Video games' gambling features have been making the news in recent years. E.g.
The government is asking for the public's opinion on the impact of loot boxes.
www.bbc.com
Wiki has this related topic, in a subsection of one of their articles:
en.wikipedia.org
I haven't followed the news closely on this and I don't know whether my following observation would be usually linked to this argument that video games have gambling industry features built in to their gameplay design:
Card kegs. Maybe these are like loot boxes, which do get mentioned in the context of gambling industry design in video games? You want to get certain cards. You can do a long, slow, tedious grind to accumulate 'gold' to 'buy' enough kegs for yourself. You might be chasing certain cards. So, it's like buying loot boxes in order to get a certain reward.

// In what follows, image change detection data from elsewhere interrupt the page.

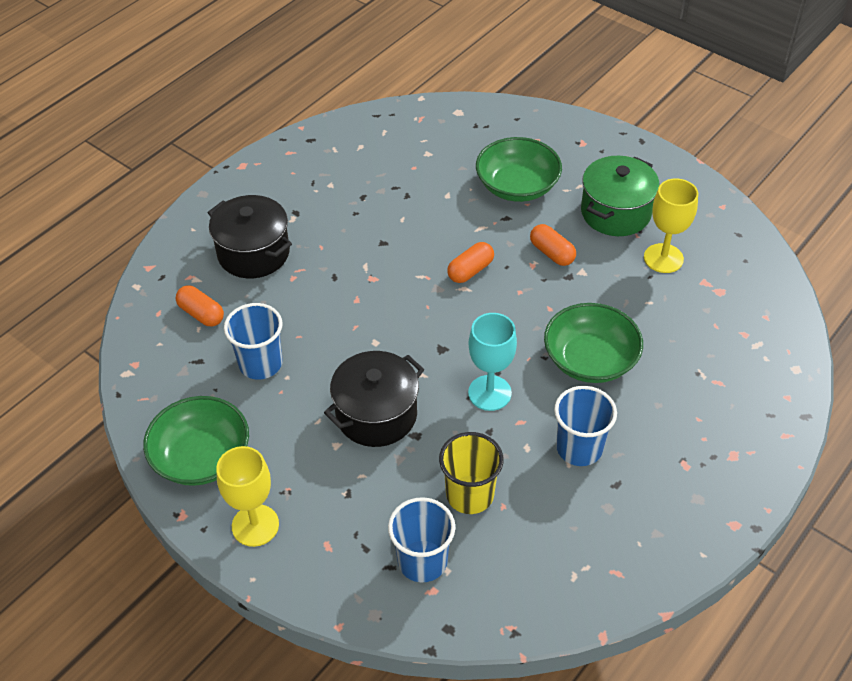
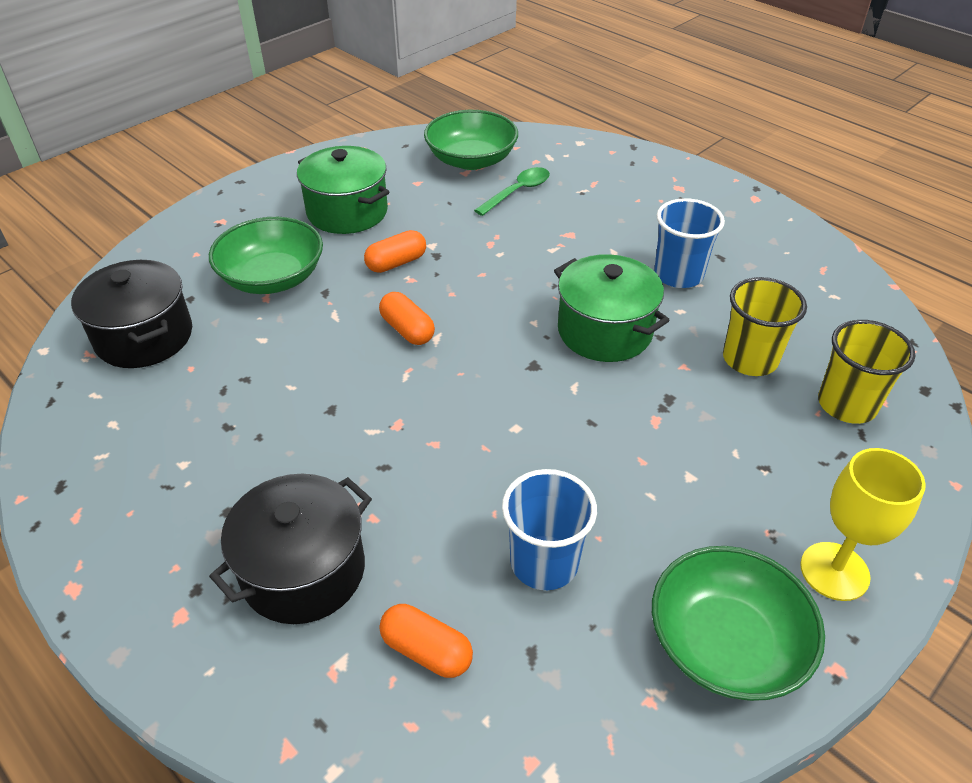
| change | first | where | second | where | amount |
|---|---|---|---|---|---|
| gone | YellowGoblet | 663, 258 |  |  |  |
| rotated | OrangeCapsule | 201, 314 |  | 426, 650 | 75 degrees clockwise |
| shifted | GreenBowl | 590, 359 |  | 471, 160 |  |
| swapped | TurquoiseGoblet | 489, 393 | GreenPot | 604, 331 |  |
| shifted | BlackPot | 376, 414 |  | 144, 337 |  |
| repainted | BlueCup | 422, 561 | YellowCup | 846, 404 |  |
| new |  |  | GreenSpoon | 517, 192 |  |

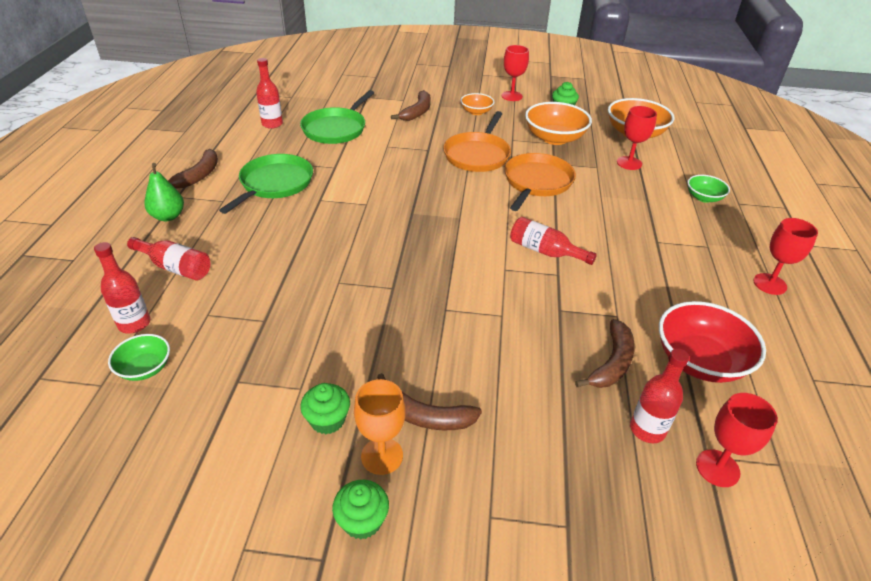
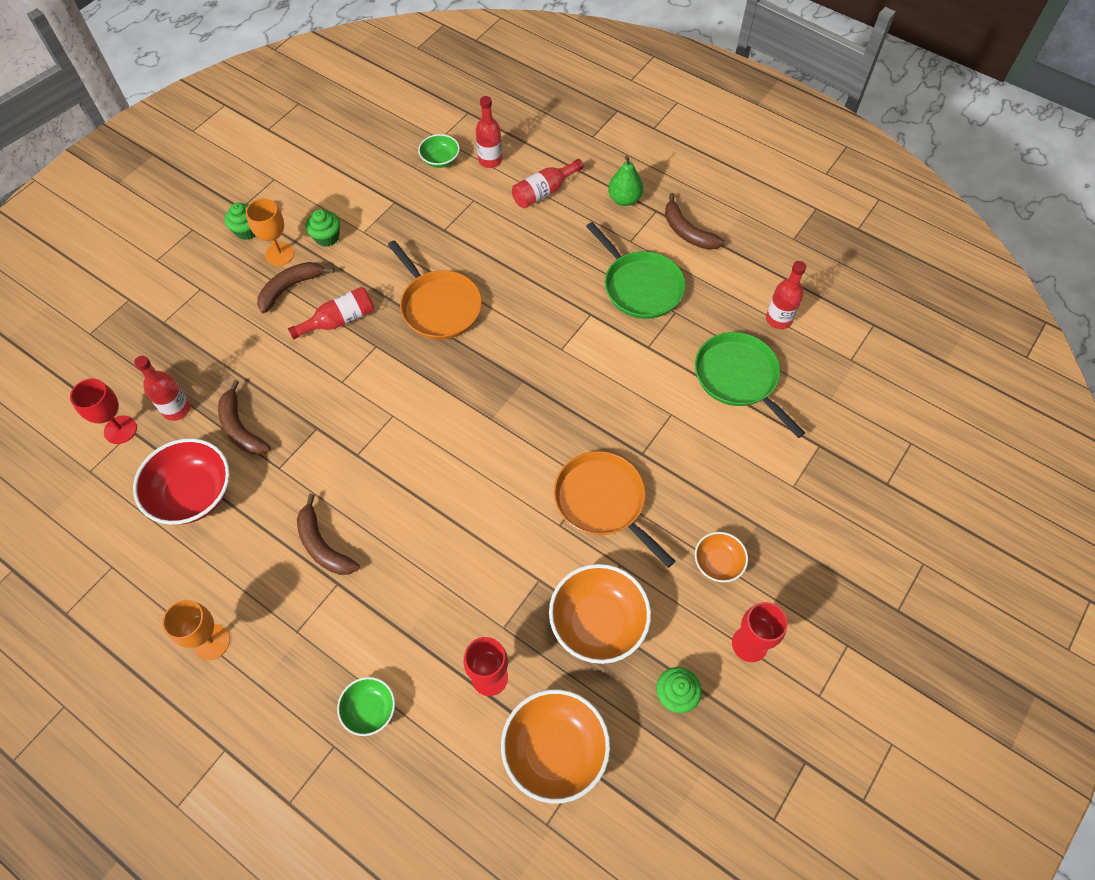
| change | first | where | second | where | amount |
|---|---|---|---|---|---|
| shifted | BrownBanana | 417, 112 |  | 323, 545 |  |
| shifted | OrangePan | 537, 182 |  | 439, 306 |  |
| shifted | RedBottle | 545, 251 |  | 339, 320 |  |
| repainted | RedGoblet | 769, 284 | OrangeGoblet | 211, 642 |  |

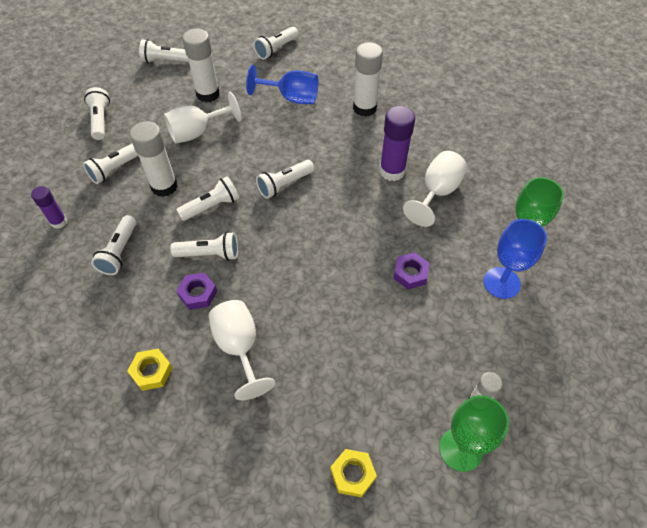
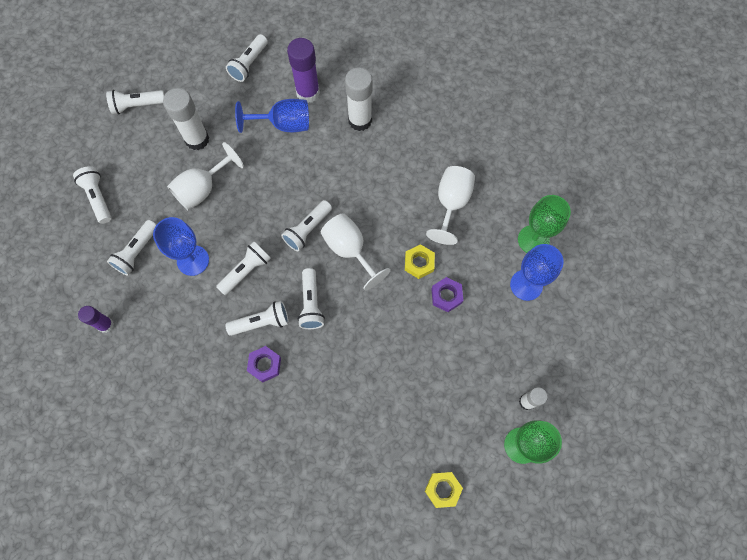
| change | first | where | second | where | amount |
|---|---|---|---|---|---|
| shifted | PurpleGlueStick | 392, 171 |  | 308, 93 |  |
| swapped | WhiteGlueStick | 164, 186 | BlueGoblet | 193, 260 |  |
| shifted | WhiteFlashlight | 119, 252 |  | 311, 304 |  |
| shifted | WhiteGoblet | 239, 347 |  | 350, 250 |  |
| shifted | YellowNut | 151, 371 |  | 419, 263 |  |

CDPR offer you a quick and easy way to acquire cards: pay cash. For nearly $100 can can buy 60 Ultimate Kegs. But there's no guarantee that you will get the card that you want. Hey, why not buy 10 lots of that to 'improve' your odds of getting that card that you want? Well, there's almost $1,000 gone.
Why are those cards hard to get? It's artificial scarcity and nothing else. The harder CDPR make it to get cards (via grinding for gold or shards to craft cards) the more desirable it makes it for the mug player to spend money to 'improve' their odds of getting 'that' card.
That looks a little bit gambling to me. Hell, it looks exactly like gambling to me.
I already responded to someone else's comment in another thread some months back and said to them that they seemed like the game was causing them problems and they should probably quit. From memory, they were jeopardising their university prospects by playing the game.
That kind of game philosophy is just nasty.